Monday, October 24, 2011

God Hates the Badgers Football Team?

As is my custom, when my wife’s alarm clock went off at 5:25 this morning, as she headed for the shower I grabbed the remote and turned on the TV to get the latest news from my friend Rob Starbuck on Channel 3.  They were doing their sports segment, and I heard Coach Bielema say there was nothing they could have done to prevent the loss at Michigan State Saturday night.

Actually, what Coach Bielema said was more like this – and I’m paraphrasing, but it’s close:  “I don’t want to get too spiritual here, but maybe it just wasn’t meant to be.  Maybe somebody up there just didn’t want us to win this one”.

Maybe it just wasn’t meant to be?  WHAT?

I’m not at all a believer in “if it was meant to be, it will be; if it wasn’t, it won’t happen” because I think it flies in the face of individual effort and is one of those things people tell themselves (and others) after something they’ve wanted a great deal or worked hard for, doesn’t happen.  I’m pretty sure God does not get involved in issues involving the outcome of football games or personal relationships or any of that stuff.

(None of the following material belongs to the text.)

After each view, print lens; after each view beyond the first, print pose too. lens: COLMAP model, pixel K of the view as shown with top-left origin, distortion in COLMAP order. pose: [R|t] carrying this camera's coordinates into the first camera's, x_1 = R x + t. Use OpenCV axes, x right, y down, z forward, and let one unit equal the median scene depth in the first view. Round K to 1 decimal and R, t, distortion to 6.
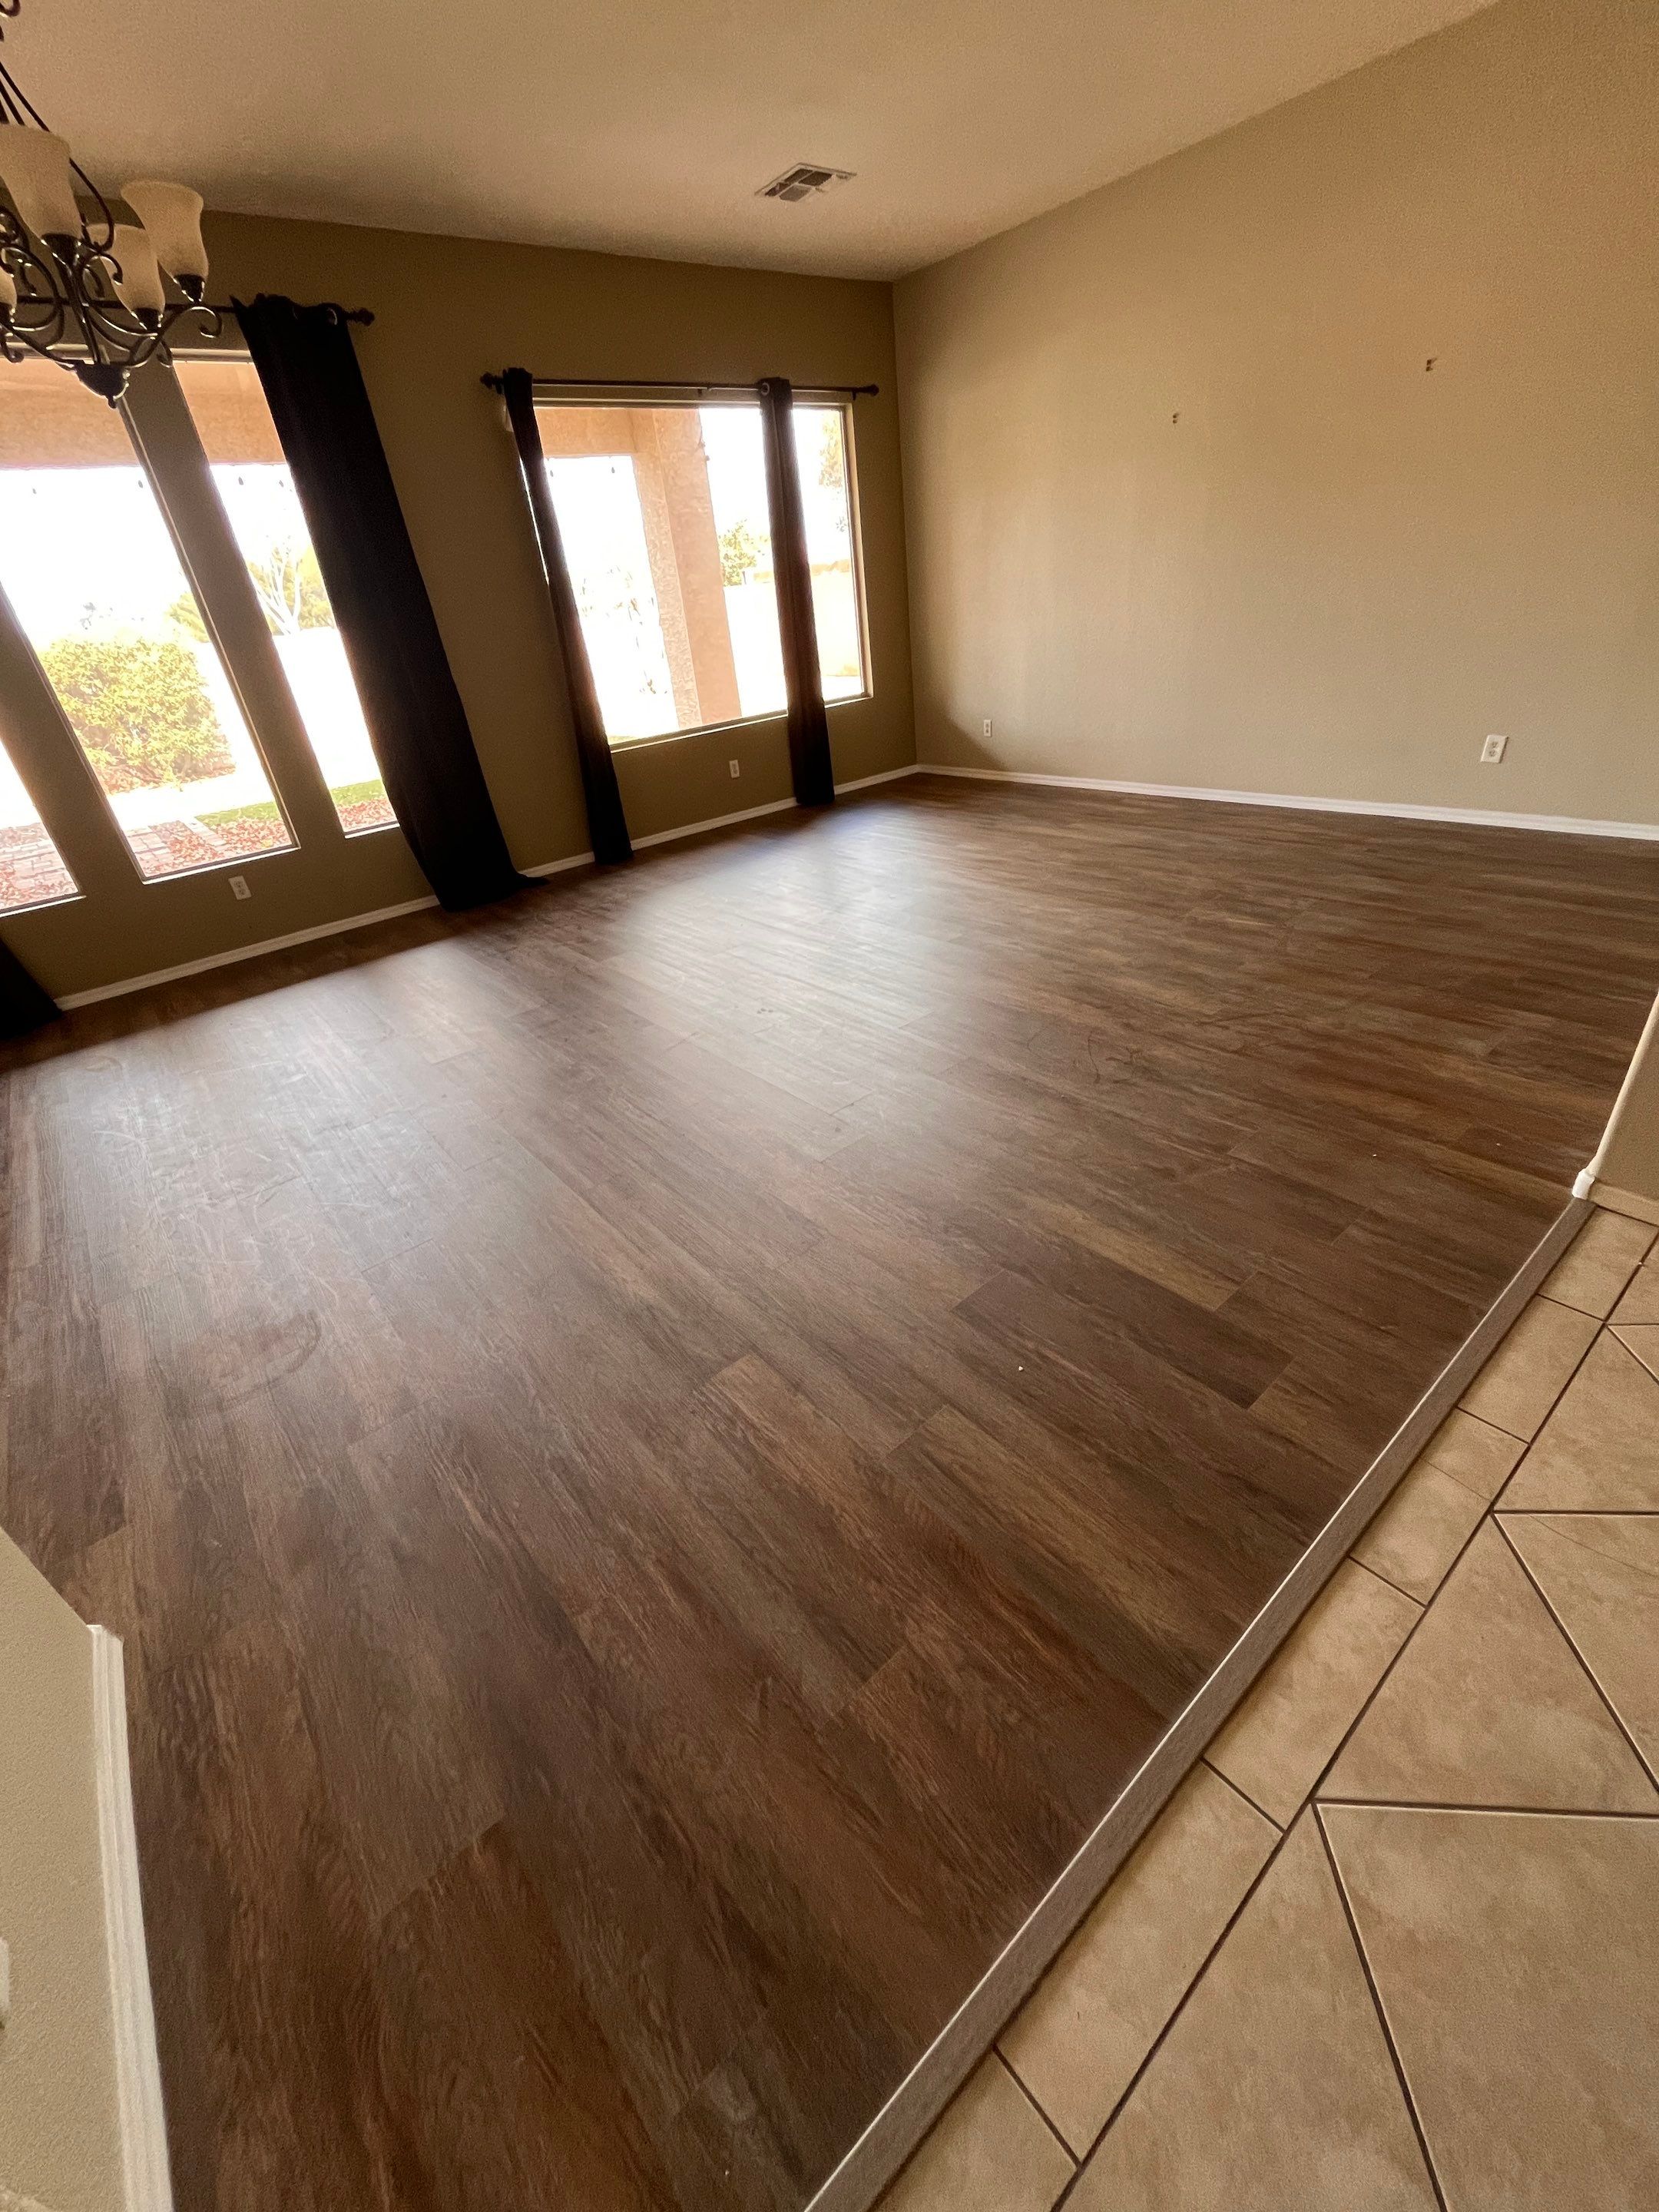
lens RADIAL K [[900.7, 0, 832.1], [0, 900.7, 1105.6], [0, 0, 1]] dist [-0.004381, 0.000025]
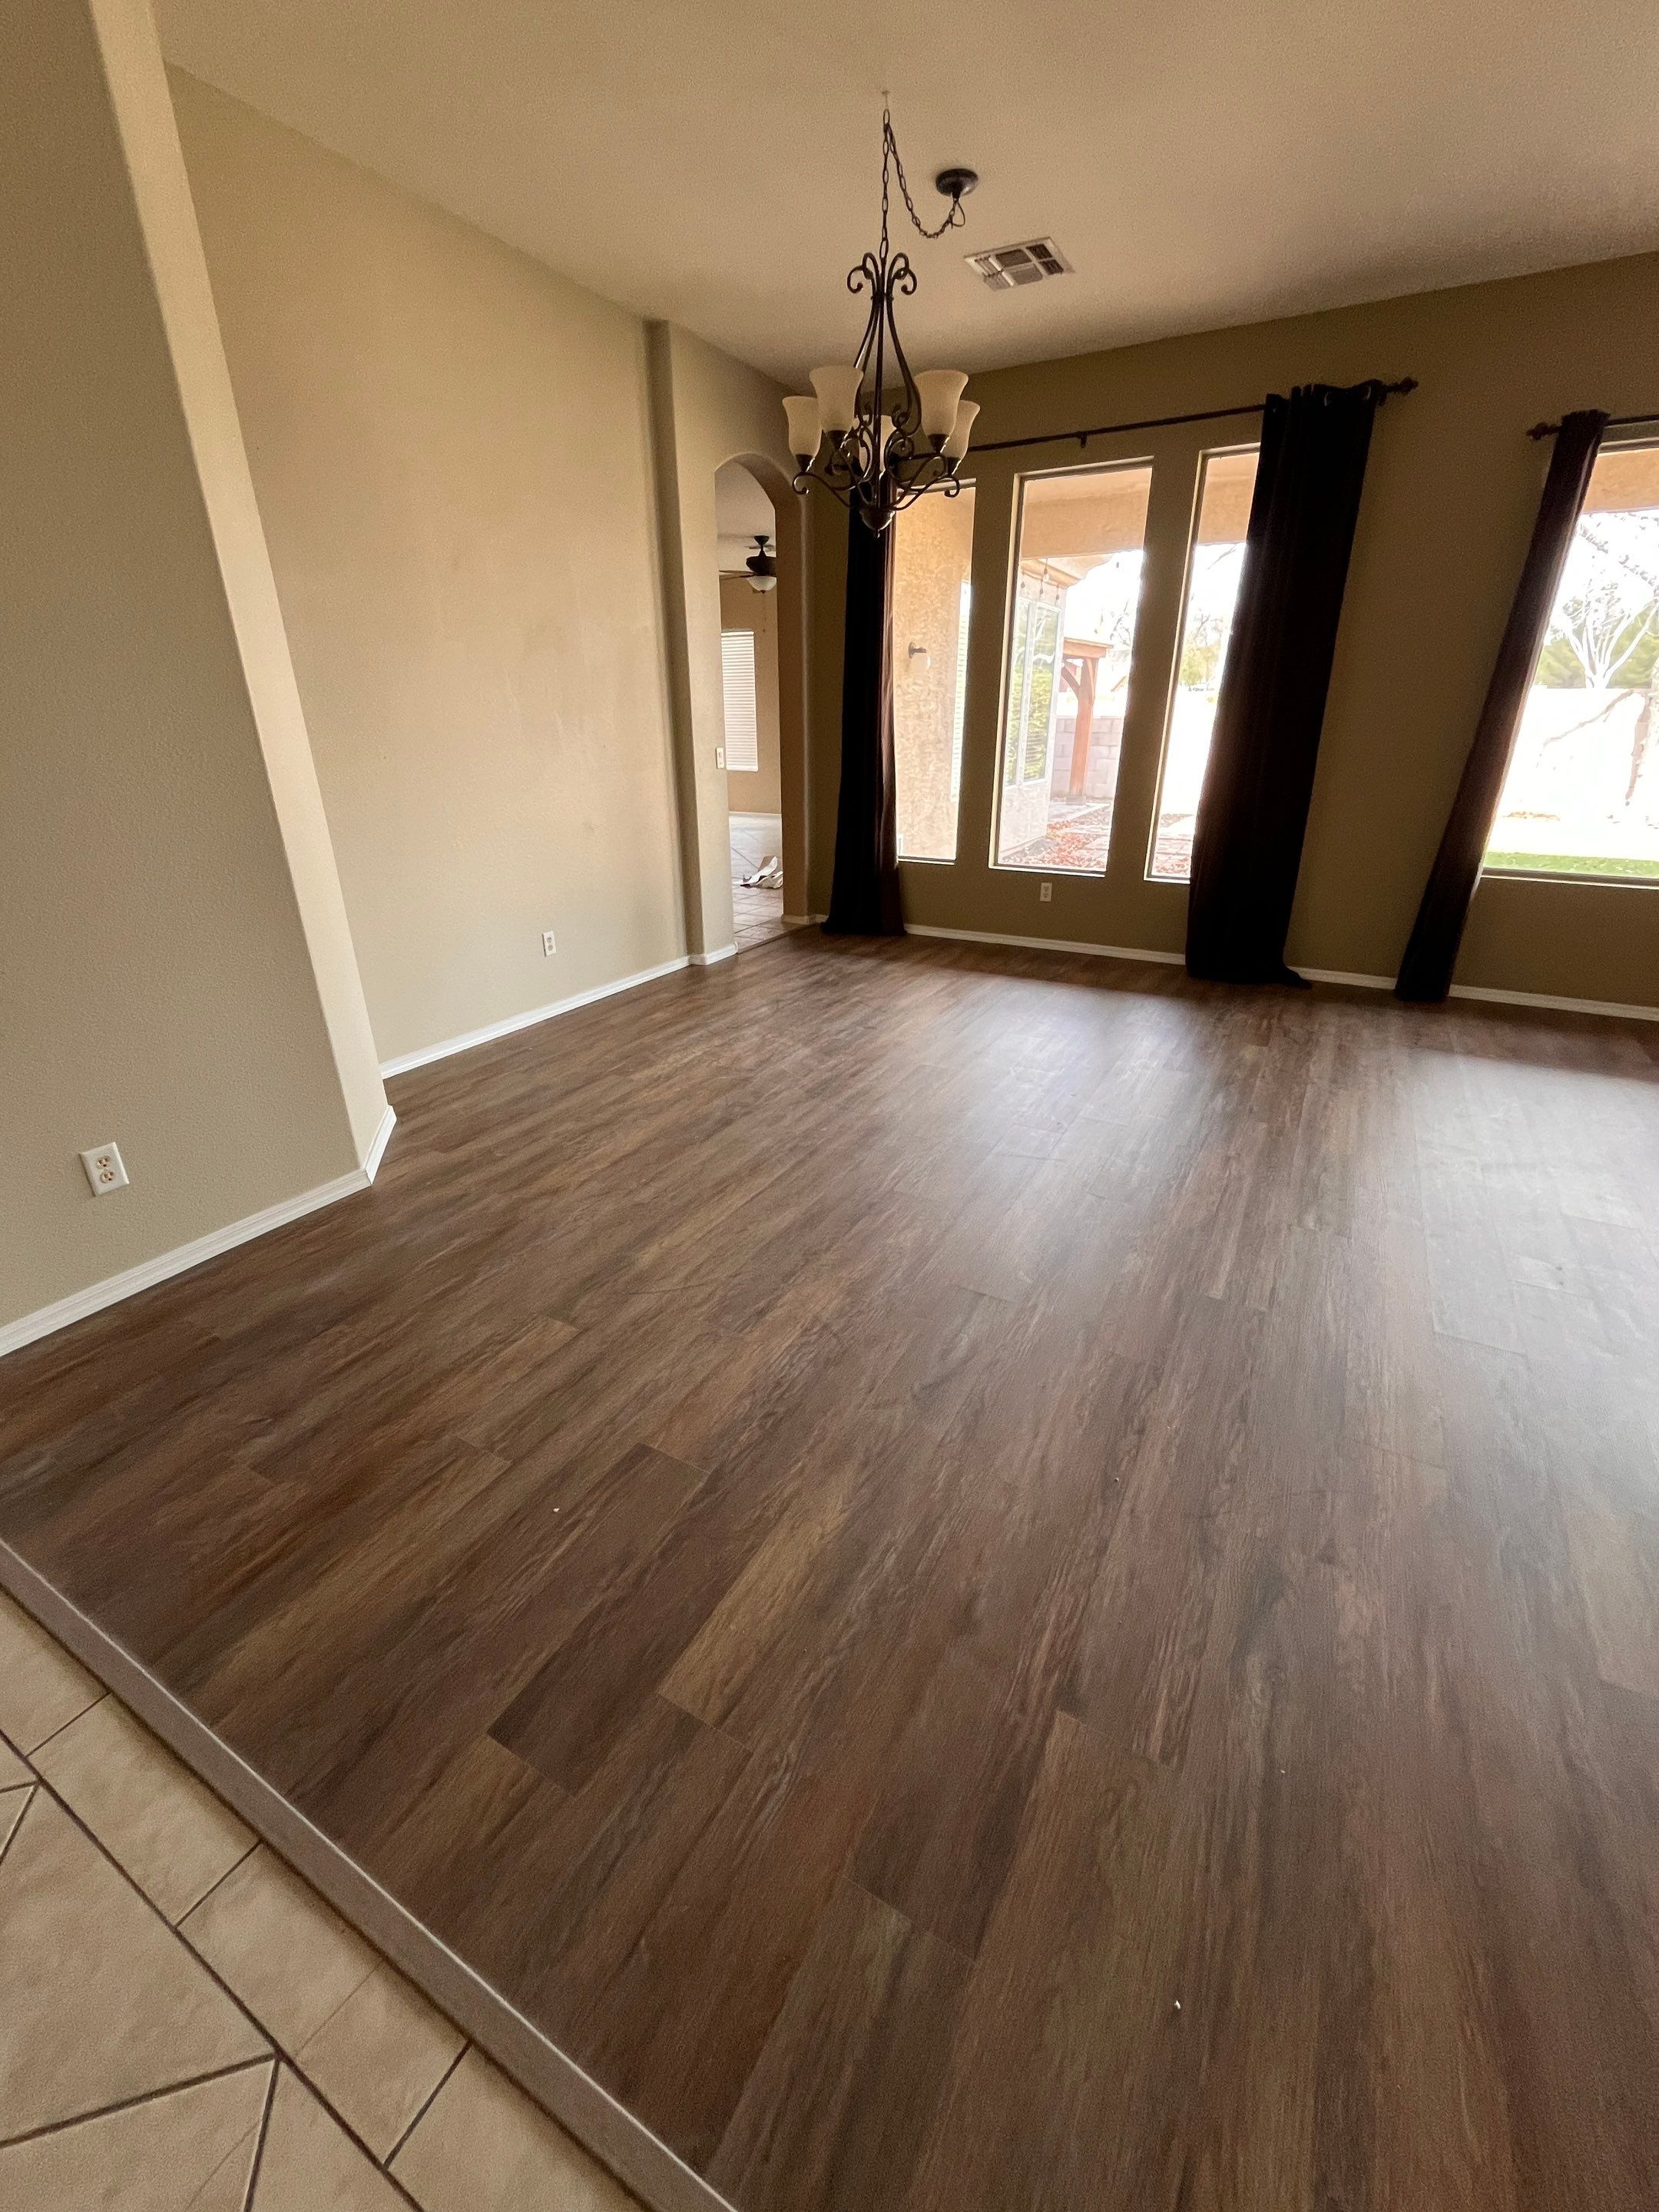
lens RADIAL K [[900.7, 0, 827.7], [0, 900.7, 1103.0], [0, 0, 1]] dist [-0.004381, 0.000025]
pose [[0.349223, 0.466838, -0.812469, 0.966552], [-0.493948, 0.828524, 0.263750, -0.507492], [0.796278, 0.309210, 0.519933, 0.644366]]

So, to hear Coach Bielema essentially say there may have been nothing they could have done to win that game because God may not have wanted them to was a real shocker.  Here’s a guy who’s had to prove himself worthy of the job handed to him (unlawfully, by the way) on a silver platter by his extremely successful predecessor (and Coach Bielema has proved beyond any doubt he was worthy), pretty much inferring that the outcome of the Michigan State game was out of his hands.

Coaches work tirelessly to motivate players to give their best and their all every time the ball is snapped; they teach that individual effort must mesh with team effort to achieve a desired outcome; that they must give their all as individuals and as a team to make things happen.  So, to hear a successful coach say God may not have wanted them to beat the Spartans really rocked me.

Some may say that I’ve taken the coach’s words out of context, that he was understandably down after such a dramatic ending, that he’s doing nothing more or less than any human does to rationalize a huge emotional hurt, but….this was a public statement, on the record, with the coach fully aware that cameras were rolling, clearly inferring that God may have had a hand in the outcome of the game.

It was a tough and stunning loss, and I’m a Badgers fan all the way, but I think the UW’s habit of dining on cupcakes in the pre-season, and believing their own press clippings after they dispatched Nebraska so easily, may have had more to do with the outcome of the game than the Lord God Almighty deciding to be a Spartans fan Saturday night.  I hope that dawns on the coach before they head to Columbus next Saturday.

1 comment:

  1. I thought I might have an "Update on God" for my sports blog, here; I'll have to find the quote.

    I didn't watch the game, but I did see the final play. Saying "it wasn't meant to be" is, as you note, too often a cop-out, and it seems to me that if Bielema said that, he's saying exactly that: "Don't blame our players, or coaches, or weak-non-conference schedule. It's just the way it is."

    There's a fine line between that and Lindy Infante's "we were four plays away from the Super Bowl."

    What I always say is, "You know who never complains about bad calls or bad luck? Teams that are ahead by 40." So if you lose on a bad call or bad luck or 'it wasn't meant to be', you probably weren't doing that well anyway.